Density and public transportation¶
Sufficient population and job density are important for a public transportation system. Therefore plotting densities and public transportation systems on the same map can reveal opportuntities to build more public transportation lines (where density is high, but there are no existing lines) and to build more housing/jobs (where public transportation lines exist, but densities are low).
Let’s create a map of population density. In the United States, we can get this geo-tagged population data from the United States Census Bureau. dpd.modeling has a class Zones to store this data and a method to automatically pull this data from the United States Census Bureau.

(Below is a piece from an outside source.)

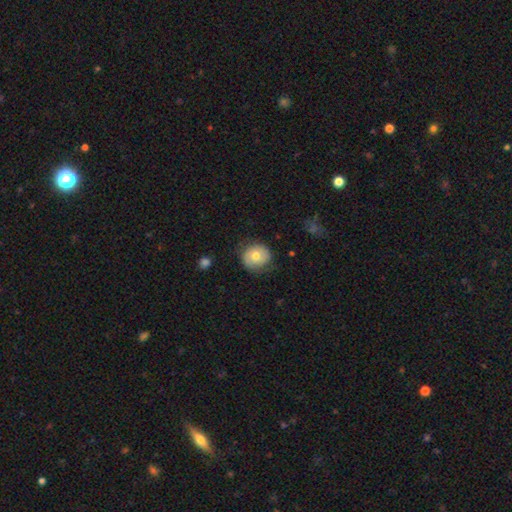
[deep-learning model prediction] Morphology: type=smooth (66%); roundness=round (82%); merging=none (73%).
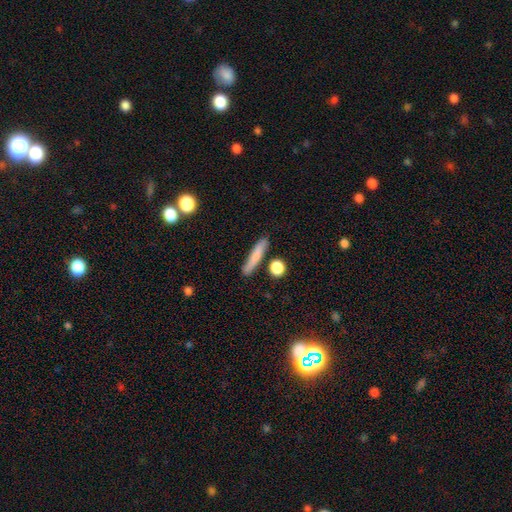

First, we’ll define the state that we are interested in mapping. States seems to be the best level to get data for. If we get data by county, there are lots of requests so it takes too long. However, data for the whole country is unnecessary.
[1]:
import us
from ipywidgets import Select
from IPython.display import display
YEAR = "2017"
state = Select(
options=list(map(lambda x: x.name, us.STATES)),
description="State",
value="California",
)
display(state)
Now we can get the census data for California. The government assigns a number to each state so California is 06. B01003_001E is the population in each census tract. This is renamed to Total Population. Also, ALAND is the land area of the zone. We use these two values to compute a density as population per area. Also, we simplify the geometry column to speed up any geometric computations.
[2]:
from dpd.modeling import Zones
zones = Zones.from_uscensus(str(us.states.lookup(state.value).fips), YEAR)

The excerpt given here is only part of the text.